Lewis Hamilton has won his second Formula One World Championship and says this one with the Mercedes factory team is "way, way" better than the first six years ago with McLaren.
Hamilton's 11th win of the 19-race season in Abu Dhabi overnight gave him the title by a comfortable 67 points – thanks to the double points in the finale – after his teammate and rival Nico Rosberg finished only 14th because of trouble with his car's hybrid system for more than half the race.
Australia's Daniel Ricciardo completed what he called "pretty much a perfect season" with a brilliant fourth place, having started from the pitlane after his and Sebastian Vettel's Red Bull cars were ruled illegal because of their front wings flexing too much in qualifying.
Brazilian Felipe Massa, the man Hamilton pipped for the 2008 title, and young Finn Valterri Bottas ended the Williams team's great comeback season with second and third places.
While Mercedes engines had powered cars and drivers to world titles in the past couple of decades, Hamilton has become the first driver to win the championship in a Mercedes chassis since the great Argentinian Juan-Manuel Fangio in 1955.
"This is the greatest day of my life ... 2008 was a great year in my life, [but] the feeling I have now is way, way past that.
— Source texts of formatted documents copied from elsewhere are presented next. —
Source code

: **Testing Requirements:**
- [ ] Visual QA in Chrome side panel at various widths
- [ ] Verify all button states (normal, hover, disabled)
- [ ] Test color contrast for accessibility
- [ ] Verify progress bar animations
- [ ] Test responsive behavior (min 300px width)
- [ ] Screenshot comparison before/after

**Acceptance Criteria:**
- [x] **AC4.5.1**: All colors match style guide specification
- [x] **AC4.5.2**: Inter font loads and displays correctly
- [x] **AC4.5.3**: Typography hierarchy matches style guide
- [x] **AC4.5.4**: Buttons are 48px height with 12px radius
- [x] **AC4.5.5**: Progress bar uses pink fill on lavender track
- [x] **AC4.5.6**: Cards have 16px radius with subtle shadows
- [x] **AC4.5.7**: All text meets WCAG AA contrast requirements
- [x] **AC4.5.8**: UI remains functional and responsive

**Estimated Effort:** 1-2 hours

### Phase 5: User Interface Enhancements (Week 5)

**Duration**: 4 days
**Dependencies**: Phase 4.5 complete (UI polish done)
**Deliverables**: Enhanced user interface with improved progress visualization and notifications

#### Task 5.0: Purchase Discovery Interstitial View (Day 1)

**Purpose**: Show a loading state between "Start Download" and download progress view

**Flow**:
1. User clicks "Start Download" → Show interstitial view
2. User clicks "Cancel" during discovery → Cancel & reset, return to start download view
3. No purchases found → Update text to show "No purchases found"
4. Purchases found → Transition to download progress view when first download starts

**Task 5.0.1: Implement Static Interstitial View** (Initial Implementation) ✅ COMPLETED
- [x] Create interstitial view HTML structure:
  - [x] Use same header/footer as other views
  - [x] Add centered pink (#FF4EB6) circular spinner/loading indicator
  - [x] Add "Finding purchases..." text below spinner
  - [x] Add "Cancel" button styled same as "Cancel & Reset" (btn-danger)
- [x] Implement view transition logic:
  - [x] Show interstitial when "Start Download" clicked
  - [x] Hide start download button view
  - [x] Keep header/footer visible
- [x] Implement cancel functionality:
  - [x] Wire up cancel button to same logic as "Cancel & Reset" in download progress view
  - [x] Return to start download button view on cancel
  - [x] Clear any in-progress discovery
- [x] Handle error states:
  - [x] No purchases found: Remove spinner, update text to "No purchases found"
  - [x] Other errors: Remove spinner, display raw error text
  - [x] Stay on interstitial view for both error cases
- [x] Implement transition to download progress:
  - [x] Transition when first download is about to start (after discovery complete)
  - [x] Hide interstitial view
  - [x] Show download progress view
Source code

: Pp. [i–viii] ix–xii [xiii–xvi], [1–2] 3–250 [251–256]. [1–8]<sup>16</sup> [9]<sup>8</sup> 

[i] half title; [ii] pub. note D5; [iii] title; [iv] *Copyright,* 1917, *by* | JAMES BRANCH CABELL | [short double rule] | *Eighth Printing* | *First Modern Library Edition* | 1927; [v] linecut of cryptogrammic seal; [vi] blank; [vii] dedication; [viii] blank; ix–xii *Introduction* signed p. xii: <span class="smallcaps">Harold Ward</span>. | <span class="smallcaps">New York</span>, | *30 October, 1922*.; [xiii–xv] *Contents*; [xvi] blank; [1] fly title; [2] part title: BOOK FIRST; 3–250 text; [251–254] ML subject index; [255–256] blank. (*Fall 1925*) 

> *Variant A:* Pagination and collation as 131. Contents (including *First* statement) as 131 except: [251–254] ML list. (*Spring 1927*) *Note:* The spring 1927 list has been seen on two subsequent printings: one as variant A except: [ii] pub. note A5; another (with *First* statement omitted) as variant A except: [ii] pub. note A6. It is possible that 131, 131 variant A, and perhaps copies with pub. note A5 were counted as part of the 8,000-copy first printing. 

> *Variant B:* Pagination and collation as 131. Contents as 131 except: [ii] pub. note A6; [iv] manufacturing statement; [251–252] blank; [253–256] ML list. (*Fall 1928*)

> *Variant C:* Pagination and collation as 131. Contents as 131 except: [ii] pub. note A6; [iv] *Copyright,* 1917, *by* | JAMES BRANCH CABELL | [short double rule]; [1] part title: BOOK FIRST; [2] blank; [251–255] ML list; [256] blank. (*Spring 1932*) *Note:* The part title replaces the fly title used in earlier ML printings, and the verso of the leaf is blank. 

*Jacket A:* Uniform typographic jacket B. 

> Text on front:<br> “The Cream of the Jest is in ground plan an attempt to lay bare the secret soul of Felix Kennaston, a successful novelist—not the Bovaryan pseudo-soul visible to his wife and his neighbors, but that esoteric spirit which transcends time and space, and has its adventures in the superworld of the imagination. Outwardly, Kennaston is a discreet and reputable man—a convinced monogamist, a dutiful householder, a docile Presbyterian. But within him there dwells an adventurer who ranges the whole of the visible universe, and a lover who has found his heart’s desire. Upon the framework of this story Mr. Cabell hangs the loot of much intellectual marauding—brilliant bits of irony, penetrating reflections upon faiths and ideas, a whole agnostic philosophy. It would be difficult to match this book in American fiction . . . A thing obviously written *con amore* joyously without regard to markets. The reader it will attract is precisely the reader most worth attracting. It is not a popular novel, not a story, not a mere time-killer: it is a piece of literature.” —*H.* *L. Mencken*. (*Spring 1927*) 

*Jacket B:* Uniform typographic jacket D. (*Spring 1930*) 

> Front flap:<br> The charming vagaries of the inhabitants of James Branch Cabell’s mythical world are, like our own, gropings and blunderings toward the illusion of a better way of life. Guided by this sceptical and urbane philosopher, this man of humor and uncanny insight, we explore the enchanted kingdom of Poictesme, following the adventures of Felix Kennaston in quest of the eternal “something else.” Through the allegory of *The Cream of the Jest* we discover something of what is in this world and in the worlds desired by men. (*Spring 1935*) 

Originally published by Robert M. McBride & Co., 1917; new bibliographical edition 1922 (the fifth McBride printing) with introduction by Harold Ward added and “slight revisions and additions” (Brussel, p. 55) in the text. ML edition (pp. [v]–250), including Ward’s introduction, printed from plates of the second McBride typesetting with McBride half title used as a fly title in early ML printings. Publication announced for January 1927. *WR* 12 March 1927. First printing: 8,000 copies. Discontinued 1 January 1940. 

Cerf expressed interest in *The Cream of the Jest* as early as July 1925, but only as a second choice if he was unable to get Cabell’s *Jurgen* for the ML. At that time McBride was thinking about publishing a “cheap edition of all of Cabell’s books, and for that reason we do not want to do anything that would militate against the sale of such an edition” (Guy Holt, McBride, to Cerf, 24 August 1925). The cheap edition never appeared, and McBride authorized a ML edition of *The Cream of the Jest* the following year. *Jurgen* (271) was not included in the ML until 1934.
The greatest feeling ever," the 29-year-old Hamilton said.
He joined Sir Jackie Stewart and the late Jim Clark and Graham Hill as Britain's multiple F1 world champions.
Rosberg, the German son of Finland's 1982 world champion – and winner of Australia's first F1 grand prix in Adelaide in 1985 – Keke, generously congratulated Hamilton, the teammate with whom relations had been so strained at times this year, on having done a better job than him.
Rosberg won five GPs for the year, although he outperformed Hamilton in qualifying.
Hamilton came to the fore in the second half of the season, winning six of the last seven races and finishing second in the other.
Ricciardo was "really happy" at the end of his first season at Red Bull Racing, having quite comprehensively upstaged the team's world champion of the past four years, Sebastian Vettel.
Ricciardo was the only driver other than the Mercedes factory pair to win a GP this season, with his debut victory in Canada and others in Hungary and Belgium.
Of his race in Abu Dhabi, where he finished 37.2 seconds behind Hamilton and within 10 seconds of the podium, Ricciardo said: "I think it was pretty much faultless from all sides – from the strategy, to myself and the pit stops.
"Everything was good, so we did everything we needed to.
"I had fun passing. It was pretty much what I asked for.
"One spot better [third] would have been nice, but fourth is really cool from the pit lane.
"It's been pretty much a perfect season, as perfect as it can be without holding a world title, so no real regrets, no complaints.
"It's nice to not only start the season well [he was second at the Australian GP in Melbourne but disqualified because his car's fuel flow was too rapid], but to finish it well also.
"I think all the way through it [the season] was good – we had a strong [northern] summer as well, so the start, middle and end were pretty good!"
Red Bull Racing team principal Christian Horner said of Ricciardo's performance in the day-night Abu Dhabi race: "A phenomenal drive from Daniel to drive from the pit lane to P4, an incredible recovery after the circumstances of Saturday, signing off a fantastic season for Daniel finishing third in the world championship and an unbelievable year."
Vettel finished eighth in his last race before his move to Ferrari next season, behind the Force India cars of German Nico Hulkenberg and Mexican Sergio Perez – which trailed the fourth-placed McLaren of Jenson Button, for whom it may have been the last GP.
That meant Renault-powered Ricciardo was the only driver without a Mercedes engine in the top seven finishers.
Ferrari's winless season ended with the departing Fernando Alonso and Kimi Raikkonen ninth and 10th and speculation about the future of Ferrari chief Marco Mattiaci after only months in the job.